Exercise directions: Please restate each entry that appears below word for word, without its pictures.

Data for the task:
########################################

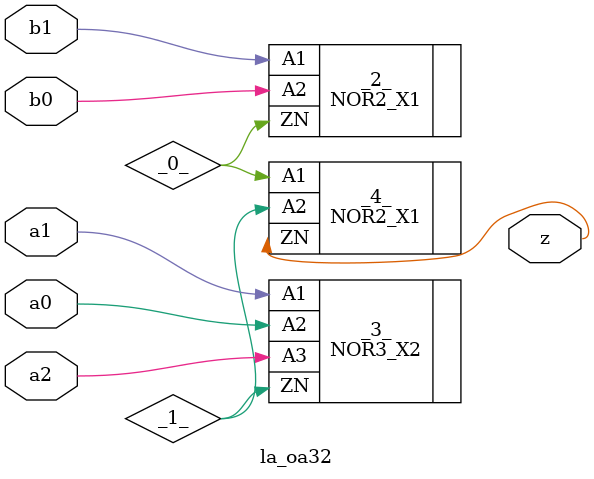
<source format=v>

/* Generated by Yosys 0.44 (git sha1 80ba43d26, g++ 11.4.0-1ubuntu1~22.04 -fPIC -O3) */

(* top =  1  *)
(* src = "inputs/la_oa32.v:10.1-23.10" *)
module la_oa32 (
    a0,
    a1,
    a2,
    b0,
    b1,
    z
);
  wire _0_;
  wire _1_;
  (* src = "inputs/la_oa32.v:13.12-13.14" *)
  input a0;
  wire a0;
  (* src = "inputs/la_oa32.v:14.12-14.14" *)
  input a1;
  wire a1;
  (* src = "inputs/la_oa32.v:15.12-15.14" *)
  input a2;
  wire a2;
  (* src = "inputs/la_oa32.v:16.12-16.14" *)
  input b0;
  wire b0;
  (* src = "inputs/la_oa32.v:17.12-17.14" *)
  input b1;
  wire b1;
  (* src = "inputs/la_oa32.v:18.12-18.13" *)
  output z;
  wire z;
  NOR2_X1 _2_ (
      .A1(b1),
      .A2(b0),
      .ZN(_0_)
  );
  NOR3_X2 _3_ (
      .A1(a1),
      .A2(a0),
      .A3(a2),
      .ZN(_1_)
  );
  NOR2_X1 _4_ (
      .A1(_0_),
      .A2(_1_),
      .ZN(z)
  );
endmodule

</source>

########################################

Solution for this exercise:
<source format=v>

/* Generated by Yosys 0.44 (git sha1 80ba43d26, g++ 11.4.0-1ubuntu1~22.04 -fPIC -O3) */

(* top =  1  *)
(* src = "inputs/la_oa32.v:10.1-23.10" *)
module la_oa32 (
    a0,
    a1,
    a2,
    b0,
    b1,
    z
);
  wire _0_;
  wire _1_;
  (* src = "inputs/la_oa32.v:13.12-13.14" *)
  input a0;
  wire a0;
  (* src = "inputs/la_oa32.v:14.12-14.14" *)
  input a1;
  wire a1;
  (* src = "inputs/la_oa32.v:15.12-15.14" *)
  input a2;
  wire a2;
  (* src = "inputs/la_oa32.v:16.12-16.14" *)
  input b0;
  wire b0;
  (* src = "inputs/la_oa32.v:17.12-17.14" *)
  input b1;
  wire b1;
  (* src = "inputs/la_oa32.v:18.12-18.13" *)
  output z;
  wire z;
  NOR2_X1 _2_ (
      .A1(b1),
      .A2(b0),
      .ZN(_0_)
  );
  NOR3_X2 _3_ (
      .A1(a1),
      .A2(a0),
      .A3(a2),
      .ZN(_1_)
  );
  NOR2_X1 _4_ (
      .A1(_0_),
      .A2(_1_),
      .ZN(z)
  );
endmodule

</source>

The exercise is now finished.